HOW TO COMPLETE THIS TASK >> Output every line of text in the listing below without any change, and leave the pictures out of your answer.

INPUT MATERIAL Block Start

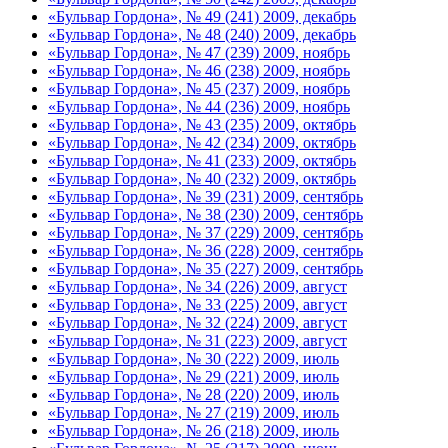
«Бульвар Гордона», № 49 (241) 2009, декабрь
«Бульвар Гордона», № 48 (240) 2009, декабрь
«Бульвар Гордона», № 47 (239) 2009, ноябрь
«Бульвар Гордона», № 46 (238) 2009, ноябрь
«Бульвар Гордона», № 45 (237) 2009, ноябрь
«Бульвар Гордона», № 44 (236) 2009, ноябрь
«Бульвар Гордона», № 43 (235) 2009, октябрь
«Бульвар Гордона», № 42 (234) 2009, октябрь
«Бульвар Гордона», № 41 (233) 2009, октябрь
«Бульвар Гордона», № 40 (232) 2009, октябрь
«Бульвар Гордона», № 39 (231) 2009, сентябрь
«Бульвар Гордона», № 38 (230) 2009, сентябрь
«Бульвар Гордона», № 37 (229) 2009, сентябрь
«Бульвар Гордона», № 36 (228) 2009, сентябрь
«Бульвар Гордона», № 35 (227) 2009, сентябрь
«Бульвар Гордона», № 34 (226) 2009, август
«Бульвар Гордона», № 33 (225) 2009, август
«Бульвар Гордона», № 32 (224) 2009, август
«Бульвар Гордона», № 31 (223) 2009, август
«Бульвар Гордона», № 30 (222) 2009, июль
«Бульвар Гордона», № 29 (221) 2009, июль
«Бульвар Гордона», № 28 (220) 2009, июль
«Бульвар Гордона», № 27 (219) 2009, июль
«Бульвар Гордона», № 26 (218) 2009, июль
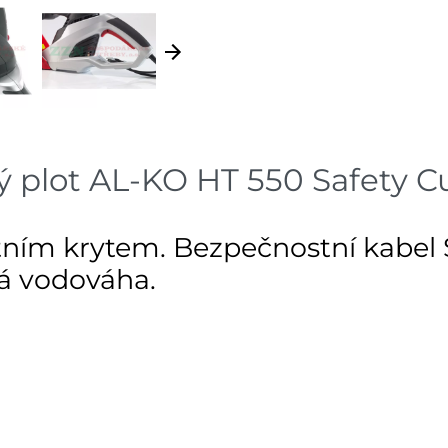
vý plot AL-KO HT 550 Safety C
stním krytem. Bezpečnostní kabel
á vodováha.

INPUT MATERIAL Block End

RESPONSE BELOW >>
«Бульвар Гордона», № 49 (241) 2009, декабрь
«Бульвар Гордона», № 48 (240) 2009, декабрь
«Бульвар Гордона», № 47 (239) 2009, ноябрь
«Бульвар Гордона», № 46 (238) 2009, ноябрь
«Бульвар Гордона», № 45 (237) 2009, ноябрь
«Бульвар Гордона», № 44 (236) 2009, ноябрь
«Бульвар Гордона», № 43 (235) 2009, октябрь
«Бульвар Гордона», № 42 (234) 2009, октябрь
«Бульвар Гордона», № 41 (233) 2009, октябрь
«Бульвар Гордона», № 40 (232) 2009, октябрь
«Бульвар Гордона», № 39 (231) 2009, сентябрь
«Бульвар Гордона», № 38 (230) 2009, сентябрь
«Бульвар Гордона», № 37 (229) 2009, сентябрь
«Бульвар Гордона», № 36 (228) 2009, сентябрь
«Бульвар Гордона», № 35 (227) 2009, сентябрь
«Бульвар Гордона», № 34 (226) 2009, август
«Бульвар Гордона», № 33 (225) 2009, август
«Бульвар Гордона», № 32 (224) 2009, август
«Бульвар Гордона», № 31 (223) 2009, август
«Бульвар Гордона», № 30 (222) 2009, июль
«Бульвар Гордона», № 29 (221) 2009, июль
«Бульвар Гордона», № 28 (220) 2009, июль
«Бульвар Гордона», № 27 (219) 2009, июль
«Бульвар Гордона», № 26 (218) 2009, июль
vý plot AL-KO HT 550 Safety C
stním krytem. Bezpečnostní kabel
á vodováha.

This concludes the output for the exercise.